— Start Supplied records —

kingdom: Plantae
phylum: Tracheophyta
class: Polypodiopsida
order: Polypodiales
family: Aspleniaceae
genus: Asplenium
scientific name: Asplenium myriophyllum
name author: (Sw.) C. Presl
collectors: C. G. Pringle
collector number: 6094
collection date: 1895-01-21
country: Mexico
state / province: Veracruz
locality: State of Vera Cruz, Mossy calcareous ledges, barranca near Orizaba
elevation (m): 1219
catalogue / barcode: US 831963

— End Supplied records —
— Start Supplied records —

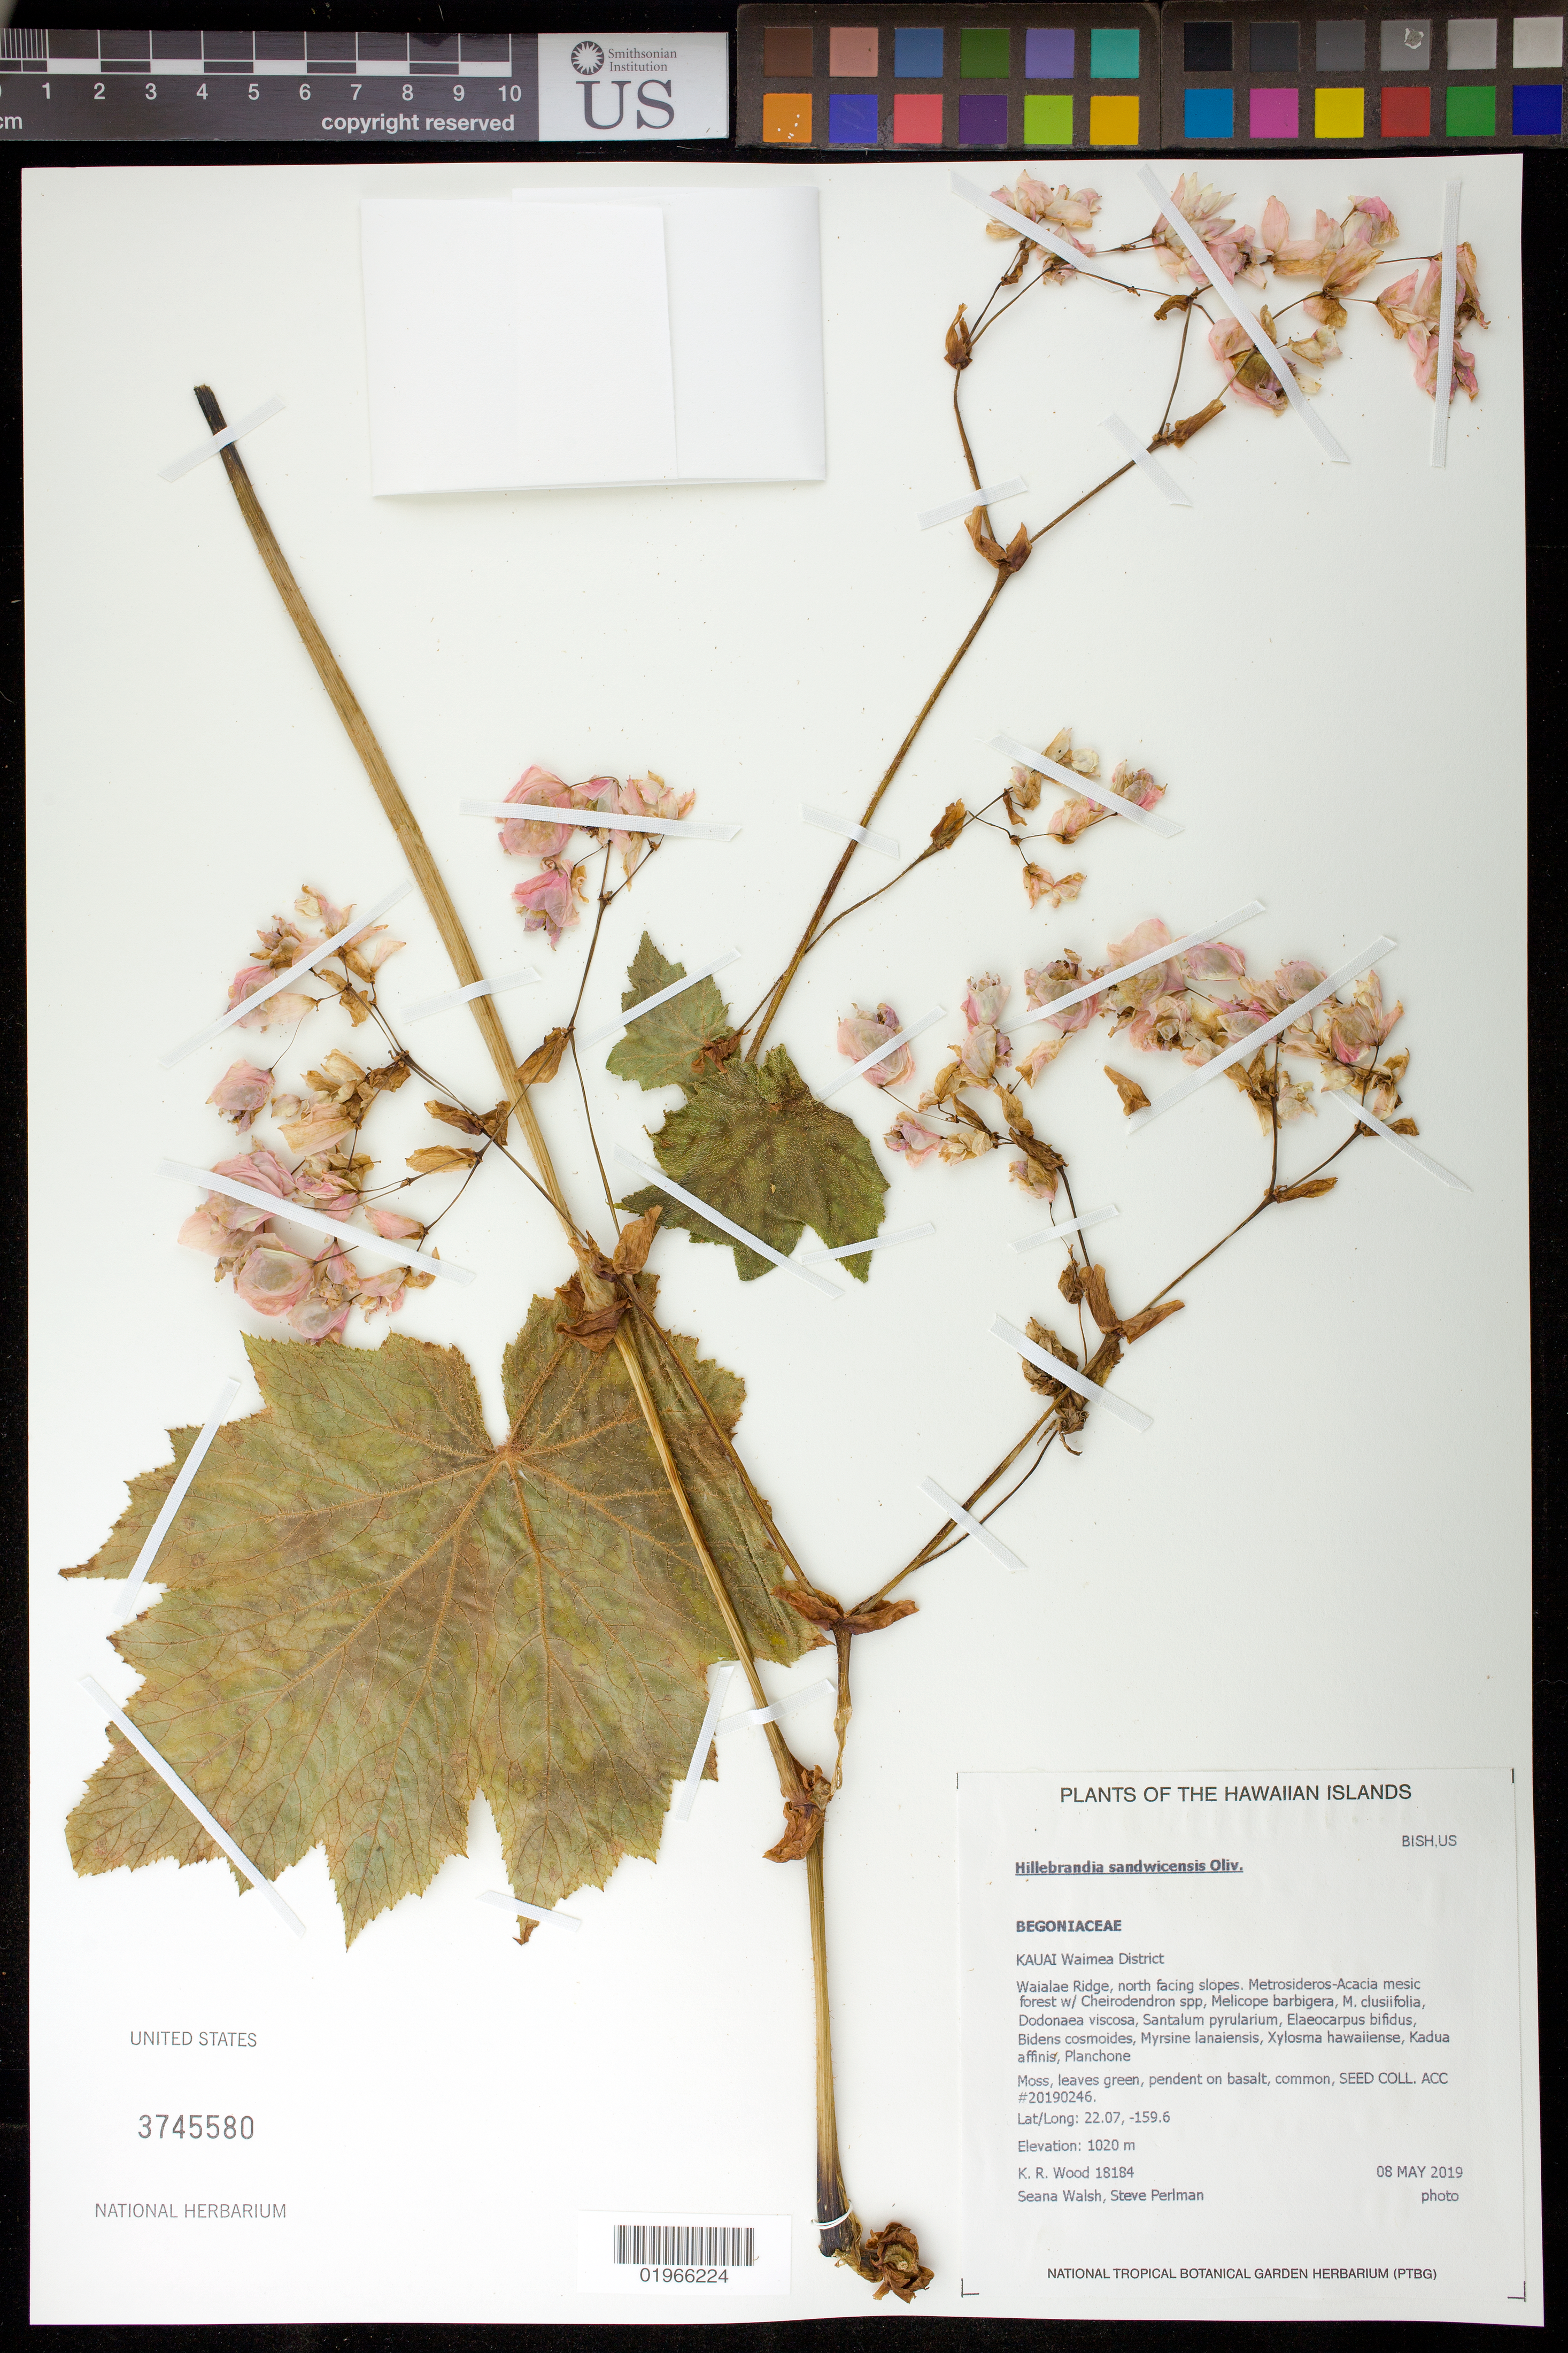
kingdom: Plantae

— End Supplied records —

Quote from the first block of data above the lines that begin with the one containing "scientific name: Asplenium myriophyllum" and end with the one containing "elevation (m): 1219", both included.

scientific name: Asplenium myriophyllum
name author: (Sw.) C. Presl
collectors: C. G. Pringle
collector number: 6094
collection date: 1895-01-21
country: Mexico
state / province: Veracruz
locality: State of Vera Cruz, Mossy calcareous ledges, barranca near Orizaba
elevation (m): 1219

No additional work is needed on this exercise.